I’ve been importing gtfs files into MySQL tables. There is a wide variation between data types for different agencies, as there is no standard for data types. For instance, GTFS trips.txt has a trip_id column, where a typical value is  “94108050”, but PSTA has “973379-JUN13-HQ-Weekday-02-0000100”!

I need to do some cross table queries using some of these values, so need to assign keys to them, and I also want it to be efficient. I had initially selected varchar(10) for trip_id, but this is not long enough to hold the PSTA trip_id, and a query that worked with other agencies failed with PSTA.

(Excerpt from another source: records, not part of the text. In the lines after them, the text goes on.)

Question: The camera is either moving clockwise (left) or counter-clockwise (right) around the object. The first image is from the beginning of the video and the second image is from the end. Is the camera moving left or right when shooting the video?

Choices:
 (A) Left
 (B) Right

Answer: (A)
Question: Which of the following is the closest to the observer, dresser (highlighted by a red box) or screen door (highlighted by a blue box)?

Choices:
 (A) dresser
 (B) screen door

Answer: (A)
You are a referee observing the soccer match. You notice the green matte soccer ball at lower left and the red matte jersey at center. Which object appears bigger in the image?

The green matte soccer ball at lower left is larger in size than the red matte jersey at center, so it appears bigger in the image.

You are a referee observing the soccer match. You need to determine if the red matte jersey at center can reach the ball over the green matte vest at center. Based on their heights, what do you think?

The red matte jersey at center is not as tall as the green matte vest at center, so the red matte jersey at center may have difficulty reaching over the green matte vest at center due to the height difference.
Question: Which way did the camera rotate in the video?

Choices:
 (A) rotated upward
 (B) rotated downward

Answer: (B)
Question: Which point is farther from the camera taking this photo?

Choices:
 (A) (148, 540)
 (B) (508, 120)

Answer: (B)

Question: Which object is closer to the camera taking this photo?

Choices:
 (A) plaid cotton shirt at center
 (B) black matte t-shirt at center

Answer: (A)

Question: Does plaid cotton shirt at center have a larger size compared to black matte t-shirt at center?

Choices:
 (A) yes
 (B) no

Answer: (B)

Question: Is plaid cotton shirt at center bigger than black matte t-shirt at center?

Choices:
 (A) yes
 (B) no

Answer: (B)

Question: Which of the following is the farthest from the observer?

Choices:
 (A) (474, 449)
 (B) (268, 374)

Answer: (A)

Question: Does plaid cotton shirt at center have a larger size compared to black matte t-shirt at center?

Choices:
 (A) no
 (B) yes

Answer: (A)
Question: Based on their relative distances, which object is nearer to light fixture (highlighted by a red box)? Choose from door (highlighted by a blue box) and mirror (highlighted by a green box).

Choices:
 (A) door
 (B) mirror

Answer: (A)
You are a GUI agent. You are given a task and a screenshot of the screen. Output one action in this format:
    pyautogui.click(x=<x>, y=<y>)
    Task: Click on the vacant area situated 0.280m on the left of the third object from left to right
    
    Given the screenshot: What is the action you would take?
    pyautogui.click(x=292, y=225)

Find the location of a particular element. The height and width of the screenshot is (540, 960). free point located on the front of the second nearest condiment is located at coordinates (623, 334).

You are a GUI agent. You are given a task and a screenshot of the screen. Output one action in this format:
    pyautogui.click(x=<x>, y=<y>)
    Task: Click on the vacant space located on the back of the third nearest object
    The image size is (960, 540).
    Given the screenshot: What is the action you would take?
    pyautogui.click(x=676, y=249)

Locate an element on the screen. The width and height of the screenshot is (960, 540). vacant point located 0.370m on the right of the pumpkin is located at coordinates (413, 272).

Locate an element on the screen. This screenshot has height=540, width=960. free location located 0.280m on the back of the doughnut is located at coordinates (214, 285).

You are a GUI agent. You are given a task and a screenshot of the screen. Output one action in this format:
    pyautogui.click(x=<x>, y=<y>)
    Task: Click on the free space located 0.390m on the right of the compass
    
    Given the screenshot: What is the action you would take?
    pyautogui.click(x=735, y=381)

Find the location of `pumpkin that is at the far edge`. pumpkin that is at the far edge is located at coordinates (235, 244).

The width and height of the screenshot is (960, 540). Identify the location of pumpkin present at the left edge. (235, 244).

PhpMyAdmin has a selection Propose Table Structure, which invokes the following command:

SELECT * FROM `psta_trips` PROCEDURE ANALYSE ( );
Propose Table Structure

Using phpMyAdmin Propose Table Structure to discover PROCEDURE ANALYZE

This outputs the following fields:

Field_name,Min_value,Max_value,Min_length,Max_length,Empties_or_zeros,Nulls,Avg_value_or_avg_length,Std,Optimal_fieldtype

I can use the Max_value value to optimize the data (and key) for trip_id, as well as any other fields, after data insertion and before using the data.

Or, after looking at the Oracle MySQL documentation for Using PROCEDURE ANALYZE, it becomes clear that this procedure is made for for optimizing tables “after importing new data”. For a table with data that will not change, it should be safe to use the Optimal_fieldtype value, if invoked with parameters 1,1. For the above table, ANALYZE suggests VARCHAR(37).

Now, I can re-visit the PHP program that imports the gtfs data.  I’ll add a routine to run this query on the populated tables, and run an ALTER TABLE statement to clean them up.